»»

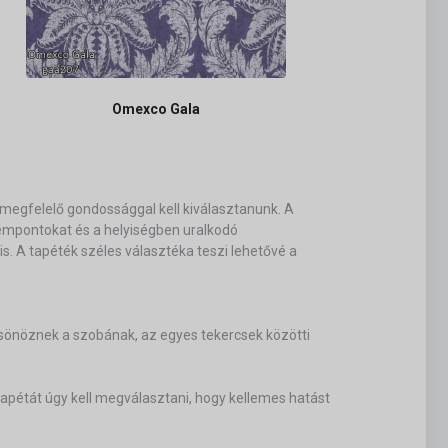
Omexco Gala
megfelelő gondossággal kell kiválasztanunk. A
szempontokat és a helyiségben uralkodó
. A tapéték széles választéka teszi lehetővé a
ölcsönöznek a szobának, az egyes tekercsek közötti
pétát úgy kell megválasztani, hogy kellemes hatást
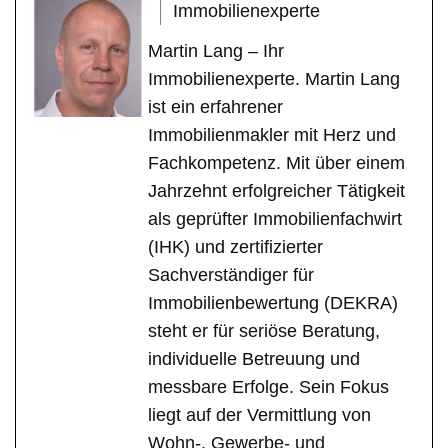
Immobilienexperte
Martin Lang – Ihr
Immobilienexperte. Martin Lang
ist ein erfahrener
Immobilienmakler mit Herz und
Fachkompetenz. Mit über einem
Jahrzehnt erfolgreicher Tätigkeit
als geprüfter Immobilienfachwirt
(IHK) und zertifizierter
Sachverständiger für
Immobilienbewertung (DEKRA)
steht er für seriöse Beratung,
individuelle Betreuung und
messbare Erfolge. Sein Fokus
liegt auf der Vermittlung von
Wohn-, Gewerbe- und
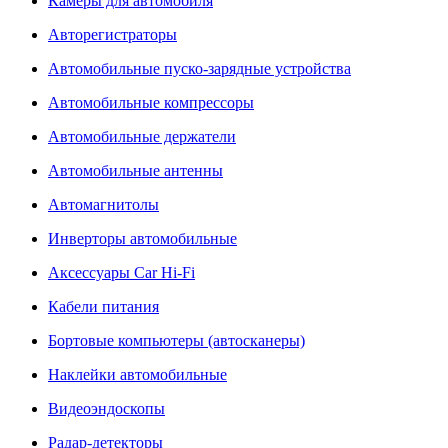
Камеры для автомобиля
Авторегистраторы
Автомобильные пуско-зарядные устройства
Автомобильные компрессоры
Автомобильные держатели
Автомобильные антенны
Автомагнитолы
Инверторы автомобильные
Аксессуары Car Hi-Fi
Кабели питания
Бортовые компьютеры (автосканеры)
Наклейки автомобильные
Видеоэндоскопы
Радар-детекторы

««

## Task requirements
Please find the lines in the data that contain the word "Lang" and copy them.

## Answer to this problem
Martin Lang – Ihr
Immobilienexperte. Martin Lang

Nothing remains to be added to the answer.